Functional features of EVI1 and EVI1Δ324 isoforms of MECOM gene in genome-wide transcription regulation and oncogenicity

The MDS1 and ecotropic viral integration site 1 (EVI1) complex locus (MECOM) gene encodes several transcription factor variants including MDS1-EVI1, EVI1 and EVI1Δ324. Although MDS1-EVI1 has been associated with tumor-suppressing activity, EVI1 is a known oncogene in various cancers, whose expression is associated with poor patient survival. Although EVI1Δ324 is co-transcribed with EVI1, its activity in cancer cells is not fully understood. Previous reports described that unlike EVI1, EVI1Δ324 protein cannot transform fibroblasts because of its disrupted N-terminal zinc finger (ZNF) domain. To better understand EVI1Δ324 biology and function, we obtained genome-wide binding occupancies and expression data in ovarian cancer cells.
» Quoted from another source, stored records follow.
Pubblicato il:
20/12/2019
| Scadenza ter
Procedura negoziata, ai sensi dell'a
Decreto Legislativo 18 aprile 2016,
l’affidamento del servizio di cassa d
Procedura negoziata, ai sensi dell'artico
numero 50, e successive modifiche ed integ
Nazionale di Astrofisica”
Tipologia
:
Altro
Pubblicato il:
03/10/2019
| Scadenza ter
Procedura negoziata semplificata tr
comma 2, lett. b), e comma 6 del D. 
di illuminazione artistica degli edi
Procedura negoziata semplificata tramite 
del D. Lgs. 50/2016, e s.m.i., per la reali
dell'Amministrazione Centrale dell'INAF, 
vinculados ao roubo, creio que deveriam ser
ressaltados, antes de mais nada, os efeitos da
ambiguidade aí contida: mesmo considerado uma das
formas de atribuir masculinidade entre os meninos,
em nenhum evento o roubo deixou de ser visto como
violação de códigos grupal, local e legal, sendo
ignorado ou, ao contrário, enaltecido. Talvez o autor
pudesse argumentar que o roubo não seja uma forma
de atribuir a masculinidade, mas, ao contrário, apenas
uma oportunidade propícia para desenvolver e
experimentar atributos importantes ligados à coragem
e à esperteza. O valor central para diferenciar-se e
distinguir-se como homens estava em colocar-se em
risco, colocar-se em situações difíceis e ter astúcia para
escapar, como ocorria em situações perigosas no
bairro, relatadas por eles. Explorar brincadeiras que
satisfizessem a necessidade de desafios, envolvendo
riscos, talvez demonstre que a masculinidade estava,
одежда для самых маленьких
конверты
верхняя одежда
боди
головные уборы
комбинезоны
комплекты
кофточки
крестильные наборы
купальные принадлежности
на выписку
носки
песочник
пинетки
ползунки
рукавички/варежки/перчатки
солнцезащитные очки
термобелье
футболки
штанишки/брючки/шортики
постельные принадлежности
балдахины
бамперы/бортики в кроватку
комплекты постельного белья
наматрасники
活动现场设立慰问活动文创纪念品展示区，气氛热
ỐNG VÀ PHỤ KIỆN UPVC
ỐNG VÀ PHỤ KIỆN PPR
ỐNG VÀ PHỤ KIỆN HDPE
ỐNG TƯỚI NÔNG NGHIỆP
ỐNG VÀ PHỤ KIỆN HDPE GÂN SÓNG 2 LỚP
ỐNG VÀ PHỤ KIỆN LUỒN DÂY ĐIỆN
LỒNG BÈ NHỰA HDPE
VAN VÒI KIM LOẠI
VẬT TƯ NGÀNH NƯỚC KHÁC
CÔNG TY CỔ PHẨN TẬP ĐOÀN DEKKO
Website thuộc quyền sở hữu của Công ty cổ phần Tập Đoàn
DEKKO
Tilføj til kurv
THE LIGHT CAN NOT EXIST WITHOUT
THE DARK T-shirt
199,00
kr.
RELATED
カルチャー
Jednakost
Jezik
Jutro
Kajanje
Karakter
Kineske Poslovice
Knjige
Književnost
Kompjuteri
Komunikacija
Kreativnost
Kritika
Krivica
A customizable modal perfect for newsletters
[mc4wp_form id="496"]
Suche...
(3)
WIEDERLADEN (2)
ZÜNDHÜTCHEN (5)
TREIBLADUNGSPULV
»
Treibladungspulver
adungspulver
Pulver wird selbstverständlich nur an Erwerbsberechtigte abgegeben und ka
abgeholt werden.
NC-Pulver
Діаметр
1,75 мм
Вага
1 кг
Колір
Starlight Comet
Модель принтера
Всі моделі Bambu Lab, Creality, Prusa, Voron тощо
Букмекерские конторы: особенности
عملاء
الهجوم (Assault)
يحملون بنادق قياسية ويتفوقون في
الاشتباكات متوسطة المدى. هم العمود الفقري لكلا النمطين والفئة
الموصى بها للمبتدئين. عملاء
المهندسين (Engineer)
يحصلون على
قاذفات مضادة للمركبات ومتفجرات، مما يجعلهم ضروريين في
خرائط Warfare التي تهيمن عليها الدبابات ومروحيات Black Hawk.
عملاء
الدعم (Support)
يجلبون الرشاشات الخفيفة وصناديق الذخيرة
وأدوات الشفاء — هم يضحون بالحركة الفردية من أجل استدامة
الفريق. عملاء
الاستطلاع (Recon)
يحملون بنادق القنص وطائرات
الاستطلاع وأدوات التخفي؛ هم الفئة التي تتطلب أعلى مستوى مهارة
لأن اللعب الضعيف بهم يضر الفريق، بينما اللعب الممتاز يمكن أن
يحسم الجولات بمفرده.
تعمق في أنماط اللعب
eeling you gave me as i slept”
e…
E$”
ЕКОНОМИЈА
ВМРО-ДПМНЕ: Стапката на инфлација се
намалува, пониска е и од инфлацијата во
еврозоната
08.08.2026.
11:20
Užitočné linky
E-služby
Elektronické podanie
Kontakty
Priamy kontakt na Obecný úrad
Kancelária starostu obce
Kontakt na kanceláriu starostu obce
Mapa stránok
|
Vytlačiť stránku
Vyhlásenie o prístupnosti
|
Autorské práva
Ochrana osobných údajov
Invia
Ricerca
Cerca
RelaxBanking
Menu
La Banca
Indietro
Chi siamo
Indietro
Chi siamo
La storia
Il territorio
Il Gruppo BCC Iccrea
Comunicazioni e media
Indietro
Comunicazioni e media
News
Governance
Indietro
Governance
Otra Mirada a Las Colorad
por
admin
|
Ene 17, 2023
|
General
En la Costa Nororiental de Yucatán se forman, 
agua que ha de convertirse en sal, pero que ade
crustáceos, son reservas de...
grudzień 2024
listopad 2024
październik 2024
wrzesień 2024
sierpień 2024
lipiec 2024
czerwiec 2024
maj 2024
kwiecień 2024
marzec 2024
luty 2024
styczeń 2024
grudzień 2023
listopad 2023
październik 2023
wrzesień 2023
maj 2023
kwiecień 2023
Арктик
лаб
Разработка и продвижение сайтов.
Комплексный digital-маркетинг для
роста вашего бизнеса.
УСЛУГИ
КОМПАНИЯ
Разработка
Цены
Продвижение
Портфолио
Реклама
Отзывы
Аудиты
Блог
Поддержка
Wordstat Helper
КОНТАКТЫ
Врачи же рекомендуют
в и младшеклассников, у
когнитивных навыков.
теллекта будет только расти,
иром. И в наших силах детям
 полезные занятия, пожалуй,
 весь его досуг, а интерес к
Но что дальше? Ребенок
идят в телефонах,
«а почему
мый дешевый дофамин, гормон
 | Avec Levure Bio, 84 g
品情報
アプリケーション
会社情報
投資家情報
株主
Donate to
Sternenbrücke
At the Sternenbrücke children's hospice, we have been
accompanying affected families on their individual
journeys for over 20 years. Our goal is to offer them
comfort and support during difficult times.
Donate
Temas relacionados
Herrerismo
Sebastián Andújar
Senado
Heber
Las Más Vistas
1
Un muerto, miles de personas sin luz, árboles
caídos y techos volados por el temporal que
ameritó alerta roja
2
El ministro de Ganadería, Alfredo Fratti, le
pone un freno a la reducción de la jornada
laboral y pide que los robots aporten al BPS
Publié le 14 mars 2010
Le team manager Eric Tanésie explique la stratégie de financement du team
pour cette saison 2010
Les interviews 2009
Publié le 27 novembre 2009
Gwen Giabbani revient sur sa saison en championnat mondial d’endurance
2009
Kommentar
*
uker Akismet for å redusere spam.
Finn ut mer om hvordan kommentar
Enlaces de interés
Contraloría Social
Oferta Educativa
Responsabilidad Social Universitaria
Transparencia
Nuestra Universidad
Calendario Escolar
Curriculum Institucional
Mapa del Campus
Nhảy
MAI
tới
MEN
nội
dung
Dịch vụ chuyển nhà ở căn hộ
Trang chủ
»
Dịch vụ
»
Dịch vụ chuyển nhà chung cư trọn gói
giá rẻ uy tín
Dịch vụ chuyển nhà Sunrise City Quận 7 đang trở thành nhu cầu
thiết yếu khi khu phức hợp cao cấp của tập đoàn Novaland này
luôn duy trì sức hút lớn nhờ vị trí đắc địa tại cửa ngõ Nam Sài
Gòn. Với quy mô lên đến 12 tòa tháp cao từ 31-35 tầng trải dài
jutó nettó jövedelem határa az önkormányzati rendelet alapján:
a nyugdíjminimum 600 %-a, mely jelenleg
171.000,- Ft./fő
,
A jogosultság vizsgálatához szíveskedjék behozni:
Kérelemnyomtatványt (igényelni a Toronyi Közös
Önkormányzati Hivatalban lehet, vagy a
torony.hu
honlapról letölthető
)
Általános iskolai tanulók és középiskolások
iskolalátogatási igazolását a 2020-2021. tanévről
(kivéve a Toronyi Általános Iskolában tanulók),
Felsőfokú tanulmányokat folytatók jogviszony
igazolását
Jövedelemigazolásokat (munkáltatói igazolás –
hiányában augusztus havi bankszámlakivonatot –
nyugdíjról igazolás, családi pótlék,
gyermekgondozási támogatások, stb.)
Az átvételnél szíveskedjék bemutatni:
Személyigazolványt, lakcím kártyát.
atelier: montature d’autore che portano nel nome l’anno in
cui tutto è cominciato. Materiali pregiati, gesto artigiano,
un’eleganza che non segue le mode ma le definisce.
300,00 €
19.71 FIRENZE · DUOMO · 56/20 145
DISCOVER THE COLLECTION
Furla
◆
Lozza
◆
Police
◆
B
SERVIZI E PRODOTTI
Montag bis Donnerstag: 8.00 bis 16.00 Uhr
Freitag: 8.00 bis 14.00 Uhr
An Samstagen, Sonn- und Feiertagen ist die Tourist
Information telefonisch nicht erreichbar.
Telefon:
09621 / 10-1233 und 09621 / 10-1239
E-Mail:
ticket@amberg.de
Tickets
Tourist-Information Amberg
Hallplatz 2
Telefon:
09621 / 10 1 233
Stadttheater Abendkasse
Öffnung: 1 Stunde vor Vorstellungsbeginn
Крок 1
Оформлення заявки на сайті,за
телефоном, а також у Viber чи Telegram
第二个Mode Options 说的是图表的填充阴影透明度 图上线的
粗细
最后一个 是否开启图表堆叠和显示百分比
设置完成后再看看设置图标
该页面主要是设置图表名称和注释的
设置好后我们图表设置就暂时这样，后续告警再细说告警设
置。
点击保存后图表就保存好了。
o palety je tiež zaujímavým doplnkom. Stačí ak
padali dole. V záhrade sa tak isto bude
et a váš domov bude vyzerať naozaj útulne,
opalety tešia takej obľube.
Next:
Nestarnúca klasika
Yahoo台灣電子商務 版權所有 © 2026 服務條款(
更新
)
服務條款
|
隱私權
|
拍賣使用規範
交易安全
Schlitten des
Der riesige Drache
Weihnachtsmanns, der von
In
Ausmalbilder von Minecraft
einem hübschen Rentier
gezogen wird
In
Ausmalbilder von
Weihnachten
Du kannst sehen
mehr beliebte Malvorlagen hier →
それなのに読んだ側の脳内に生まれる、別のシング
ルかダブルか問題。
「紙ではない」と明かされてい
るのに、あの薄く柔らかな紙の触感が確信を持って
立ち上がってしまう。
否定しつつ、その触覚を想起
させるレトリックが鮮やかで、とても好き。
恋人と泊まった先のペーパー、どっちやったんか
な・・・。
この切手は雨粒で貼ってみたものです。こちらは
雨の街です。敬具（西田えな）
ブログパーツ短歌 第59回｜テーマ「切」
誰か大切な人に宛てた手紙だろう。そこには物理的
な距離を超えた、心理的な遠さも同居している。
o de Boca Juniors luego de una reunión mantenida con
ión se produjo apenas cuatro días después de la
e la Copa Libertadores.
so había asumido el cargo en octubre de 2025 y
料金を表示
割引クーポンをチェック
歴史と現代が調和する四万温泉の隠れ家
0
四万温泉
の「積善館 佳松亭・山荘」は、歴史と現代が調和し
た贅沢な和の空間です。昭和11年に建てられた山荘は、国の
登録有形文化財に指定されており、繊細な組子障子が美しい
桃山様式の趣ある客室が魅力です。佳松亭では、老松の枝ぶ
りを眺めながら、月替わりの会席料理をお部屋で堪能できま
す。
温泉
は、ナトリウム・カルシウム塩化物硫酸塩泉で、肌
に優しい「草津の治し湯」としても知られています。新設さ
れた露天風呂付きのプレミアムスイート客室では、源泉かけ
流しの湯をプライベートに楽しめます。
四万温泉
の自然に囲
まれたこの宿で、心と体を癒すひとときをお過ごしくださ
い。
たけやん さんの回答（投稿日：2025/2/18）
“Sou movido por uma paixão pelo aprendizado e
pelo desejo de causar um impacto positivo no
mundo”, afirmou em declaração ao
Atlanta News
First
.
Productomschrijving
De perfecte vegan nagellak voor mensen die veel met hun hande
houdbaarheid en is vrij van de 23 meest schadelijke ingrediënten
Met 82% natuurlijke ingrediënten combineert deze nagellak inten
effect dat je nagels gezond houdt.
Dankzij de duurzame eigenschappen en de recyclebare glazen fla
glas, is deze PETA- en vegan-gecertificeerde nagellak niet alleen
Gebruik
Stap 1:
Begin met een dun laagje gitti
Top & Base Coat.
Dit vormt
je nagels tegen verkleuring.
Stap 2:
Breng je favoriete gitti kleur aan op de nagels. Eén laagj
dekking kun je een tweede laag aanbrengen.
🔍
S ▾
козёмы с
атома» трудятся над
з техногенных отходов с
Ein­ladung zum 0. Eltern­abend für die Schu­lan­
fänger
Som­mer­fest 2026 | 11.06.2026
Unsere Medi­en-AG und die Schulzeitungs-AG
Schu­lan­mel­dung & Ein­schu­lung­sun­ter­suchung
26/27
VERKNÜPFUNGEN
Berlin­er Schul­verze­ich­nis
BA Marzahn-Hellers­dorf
We characterized its DNA-binding sites, binding motif and target genes. Comparative analyses with previous study show that EVI1 and EVI1Δ324 share similar transcriptional activities linked to their common C-terminus ZNF domain. They bind to an E-twenty-six family (ETS)-like motif, target to a large extent the same genes and cooperate with AP1 transcription factor. EVI1Δ324-occupied genes were 70.7% similar to EVI1-bound genes. More strikingly, EVI1 and EVI1Δ324 differentially expressed genes were 99.87% identical, indicating comparable transcriptional regulatory functions. Consistently with gene ontologies linked to these target genes, EVI1Δ324 expression in HeLa cells could enhance anchorage-independent growth, such as EVI1, showing that EVI1Δ324 expression also lead to pro-oncogenic effects. The main specific feature of EVI1 variant is its N-terminus ZNF domain that binds DNA through GATA-like motif. We found that most GATA-like EVI1 chromatin immunoprecipitation sequencing peaks are far from genes and are not involved in transcriptional regulation. These genomic regions were enriched in simple sequence repeats and displayed high meiotic recombination rates. Overall, our genomics analyses uncovered common and specific features of two major MECOM isoforms. Their influence on transcription and downstream cell proliferation was comparable. However, EVI1-specific GATA-like binding sites, from its N-terminus ZNF domain, associated with high recombination rates, suggesting possible additional oncogenic potential for EVI1 in modulating genomic stability.